Changes in Particle Size and Zeta-Potential during In
Vitro Digestion
Changes in particle size and zeta-potential throughout the various
stages of the gastrointestinal (GIT) model are illustrated in Figure 4.
Initially, the MF-prepared emulsion exhibited a significantly smaller
mean particle size, primarily attributable to the different
homogenization method employed. However, as the emulsions progressed
through the oral phase, the particle size of the HPH-prepared emulsion
experienced a notable increase, whereas the MF emulsion exhibited
minimal changes. Subsequent to the gastric phase, the MF emulsion
demonstrated a substantial increase in mean particle diameter,
suggesting a propensity for significant droplet aggregation. This
observation aligns with prior studies (Li et al., 2020), which have
reported that protein-stabilized emulsions tend to aggregate under
gastric conditions. This aggregation can be attributed to factors such
as low pH, hydrolysis of adsorbed proteins, weakening of electrostatic
repulsion, and the occurrence of depletion or bridging flocculation
induced by mucin. The results obtained from confocal microscopy
supported and reinforced these findings. Zeta-potential, a critical
indicator of colloidal suspension stability, was continuously monitored
as the emulsions progressed through the various stages of the GIT model
to assess alterations in interfacial properties. Initially, the
MF-prepared emulsion exhibited a higher absolute value of
zeta-potential, signifying better stability, which aligns with the
previously obtained results. However, following the oral phase, there
was a noticeable decrease in the magnitude of the negative charge on the
MF emulsion. This reduction could potentially be attributed to
electrostatic screening caused by the presence of mineral ions in
simulated saliva or interactions between mucin molecules and the
surfaces of oil droplets.
Further reductions in the absolute value of zeta-potential were observed
as the emulsions encountered simulated stomach conditions. The low pH
and high ionic strength of simulated gastric fluids could have led to
alterations in the electrical properties of the droplets. Subsequently,
after incubation in the small intestine phase, all samples displayed
negative charges. This phenomenon may be attributed to the presence of
anionic species from various types of particles, including undigested
lipids, undigested proteins, micelles, vesicles, and calcium salts.

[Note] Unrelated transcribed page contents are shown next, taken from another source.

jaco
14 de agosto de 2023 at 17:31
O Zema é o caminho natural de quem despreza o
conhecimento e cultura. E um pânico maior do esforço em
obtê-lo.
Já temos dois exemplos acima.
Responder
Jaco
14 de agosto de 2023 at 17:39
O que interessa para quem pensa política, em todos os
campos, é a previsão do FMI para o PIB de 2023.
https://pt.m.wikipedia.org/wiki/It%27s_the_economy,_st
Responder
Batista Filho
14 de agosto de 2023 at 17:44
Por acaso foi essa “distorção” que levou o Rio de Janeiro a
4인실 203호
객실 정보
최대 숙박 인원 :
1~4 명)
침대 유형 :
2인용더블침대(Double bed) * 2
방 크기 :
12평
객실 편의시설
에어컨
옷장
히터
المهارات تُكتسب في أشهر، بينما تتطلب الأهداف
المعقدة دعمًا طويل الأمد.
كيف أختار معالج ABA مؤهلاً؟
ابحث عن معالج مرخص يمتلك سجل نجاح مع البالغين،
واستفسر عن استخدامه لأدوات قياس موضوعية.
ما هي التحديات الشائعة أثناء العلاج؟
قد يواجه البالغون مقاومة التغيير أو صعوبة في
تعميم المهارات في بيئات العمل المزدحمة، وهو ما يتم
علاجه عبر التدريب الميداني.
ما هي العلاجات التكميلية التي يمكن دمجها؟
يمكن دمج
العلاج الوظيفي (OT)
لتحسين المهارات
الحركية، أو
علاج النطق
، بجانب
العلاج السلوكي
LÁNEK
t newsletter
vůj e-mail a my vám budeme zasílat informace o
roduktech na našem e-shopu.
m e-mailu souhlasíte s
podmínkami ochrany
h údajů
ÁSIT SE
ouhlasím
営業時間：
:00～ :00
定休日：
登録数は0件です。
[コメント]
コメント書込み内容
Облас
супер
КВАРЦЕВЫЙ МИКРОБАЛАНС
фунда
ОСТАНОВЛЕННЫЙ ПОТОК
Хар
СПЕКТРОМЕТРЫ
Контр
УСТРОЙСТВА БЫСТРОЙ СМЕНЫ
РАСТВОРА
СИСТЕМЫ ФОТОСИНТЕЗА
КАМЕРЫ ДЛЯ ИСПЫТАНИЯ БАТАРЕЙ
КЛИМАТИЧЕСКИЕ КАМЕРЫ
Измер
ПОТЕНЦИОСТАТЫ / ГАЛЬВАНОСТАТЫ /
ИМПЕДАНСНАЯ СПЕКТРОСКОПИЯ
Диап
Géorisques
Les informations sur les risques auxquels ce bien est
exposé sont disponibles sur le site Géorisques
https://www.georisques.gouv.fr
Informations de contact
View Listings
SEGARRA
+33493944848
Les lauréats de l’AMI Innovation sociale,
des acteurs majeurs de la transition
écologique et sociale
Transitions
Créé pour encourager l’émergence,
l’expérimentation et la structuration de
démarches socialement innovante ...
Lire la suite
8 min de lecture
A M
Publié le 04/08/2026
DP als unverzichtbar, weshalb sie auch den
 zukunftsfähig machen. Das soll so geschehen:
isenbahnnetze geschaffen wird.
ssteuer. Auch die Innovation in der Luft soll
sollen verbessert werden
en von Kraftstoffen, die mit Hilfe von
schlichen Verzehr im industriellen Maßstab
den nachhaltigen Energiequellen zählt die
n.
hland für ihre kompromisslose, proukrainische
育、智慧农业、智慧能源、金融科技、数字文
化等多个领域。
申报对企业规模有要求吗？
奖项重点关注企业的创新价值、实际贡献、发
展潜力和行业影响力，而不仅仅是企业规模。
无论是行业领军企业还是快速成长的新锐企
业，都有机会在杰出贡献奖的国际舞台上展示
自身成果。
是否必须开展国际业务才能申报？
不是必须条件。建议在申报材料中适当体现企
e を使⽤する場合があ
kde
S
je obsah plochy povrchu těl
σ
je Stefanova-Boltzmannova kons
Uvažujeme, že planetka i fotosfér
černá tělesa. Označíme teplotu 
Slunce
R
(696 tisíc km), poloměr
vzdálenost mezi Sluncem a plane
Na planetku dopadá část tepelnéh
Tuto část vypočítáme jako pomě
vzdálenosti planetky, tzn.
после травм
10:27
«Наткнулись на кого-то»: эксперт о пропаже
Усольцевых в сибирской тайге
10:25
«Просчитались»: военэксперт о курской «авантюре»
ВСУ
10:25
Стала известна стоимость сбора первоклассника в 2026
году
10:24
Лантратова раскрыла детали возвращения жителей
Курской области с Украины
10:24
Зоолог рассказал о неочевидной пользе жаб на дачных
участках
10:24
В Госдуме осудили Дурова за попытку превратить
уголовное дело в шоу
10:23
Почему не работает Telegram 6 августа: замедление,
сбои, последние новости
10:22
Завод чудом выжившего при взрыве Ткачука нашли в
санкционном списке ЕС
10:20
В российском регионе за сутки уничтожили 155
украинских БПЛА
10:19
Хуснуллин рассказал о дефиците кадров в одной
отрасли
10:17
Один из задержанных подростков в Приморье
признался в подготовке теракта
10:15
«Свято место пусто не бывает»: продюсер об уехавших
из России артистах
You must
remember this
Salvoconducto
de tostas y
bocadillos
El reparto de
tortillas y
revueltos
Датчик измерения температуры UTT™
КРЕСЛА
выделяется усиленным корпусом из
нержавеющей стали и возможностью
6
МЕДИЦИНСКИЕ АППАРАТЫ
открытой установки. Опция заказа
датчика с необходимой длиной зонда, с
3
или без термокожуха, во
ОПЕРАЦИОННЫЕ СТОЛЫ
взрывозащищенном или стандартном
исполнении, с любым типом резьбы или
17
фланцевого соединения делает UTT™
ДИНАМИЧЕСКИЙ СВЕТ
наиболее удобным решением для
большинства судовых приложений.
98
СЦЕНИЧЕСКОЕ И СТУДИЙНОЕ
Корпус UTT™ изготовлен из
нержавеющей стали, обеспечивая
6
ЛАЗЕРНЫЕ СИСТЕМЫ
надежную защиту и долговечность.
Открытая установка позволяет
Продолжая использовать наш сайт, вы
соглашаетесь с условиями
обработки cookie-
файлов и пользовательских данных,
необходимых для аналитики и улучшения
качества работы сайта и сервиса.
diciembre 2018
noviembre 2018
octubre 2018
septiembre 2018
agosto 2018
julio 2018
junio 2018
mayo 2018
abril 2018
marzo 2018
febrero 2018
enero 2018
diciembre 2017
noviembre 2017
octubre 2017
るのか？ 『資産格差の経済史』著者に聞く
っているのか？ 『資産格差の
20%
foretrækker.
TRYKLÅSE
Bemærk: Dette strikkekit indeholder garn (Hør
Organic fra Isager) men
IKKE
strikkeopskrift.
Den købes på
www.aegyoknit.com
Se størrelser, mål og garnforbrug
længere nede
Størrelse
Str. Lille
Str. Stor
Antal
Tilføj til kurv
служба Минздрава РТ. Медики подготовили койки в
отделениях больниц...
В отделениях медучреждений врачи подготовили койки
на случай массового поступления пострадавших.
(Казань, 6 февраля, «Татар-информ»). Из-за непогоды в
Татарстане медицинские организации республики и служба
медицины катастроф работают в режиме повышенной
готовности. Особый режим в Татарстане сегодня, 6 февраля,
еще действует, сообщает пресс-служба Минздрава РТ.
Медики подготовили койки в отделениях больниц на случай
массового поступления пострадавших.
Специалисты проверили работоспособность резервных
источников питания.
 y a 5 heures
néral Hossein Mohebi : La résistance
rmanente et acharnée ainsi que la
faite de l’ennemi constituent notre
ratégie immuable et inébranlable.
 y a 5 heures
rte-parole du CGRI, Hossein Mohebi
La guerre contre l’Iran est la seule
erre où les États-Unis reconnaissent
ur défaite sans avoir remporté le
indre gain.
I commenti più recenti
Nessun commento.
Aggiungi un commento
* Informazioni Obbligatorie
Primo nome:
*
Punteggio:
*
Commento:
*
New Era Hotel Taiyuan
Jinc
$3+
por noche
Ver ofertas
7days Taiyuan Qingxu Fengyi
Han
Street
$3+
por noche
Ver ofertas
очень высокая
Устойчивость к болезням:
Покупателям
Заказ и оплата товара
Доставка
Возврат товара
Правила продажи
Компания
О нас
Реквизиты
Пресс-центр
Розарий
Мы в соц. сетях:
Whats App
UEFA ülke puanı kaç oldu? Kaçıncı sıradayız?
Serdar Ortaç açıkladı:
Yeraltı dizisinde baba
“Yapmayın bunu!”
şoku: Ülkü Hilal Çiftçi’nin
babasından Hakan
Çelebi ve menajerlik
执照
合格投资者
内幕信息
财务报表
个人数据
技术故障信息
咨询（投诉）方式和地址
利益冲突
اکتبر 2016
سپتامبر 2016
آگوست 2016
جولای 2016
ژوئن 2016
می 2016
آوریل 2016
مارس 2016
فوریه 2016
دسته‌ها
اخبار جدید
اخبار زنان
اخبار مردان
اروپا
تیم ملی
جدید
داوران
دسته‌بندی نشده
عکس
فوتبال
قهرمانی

Notably, the negative charges of the MF-prepared emulsion remained
relatively higher throughout the gastrointestinal model, indicating its
superior stability in the small intestine phase. Therefore, the emulsion
produced by MF demonstrated enhanced stability across the different
stages of the GIT model, highlighting its potential as a robust delivery
system throughout the gastrointestinal tract.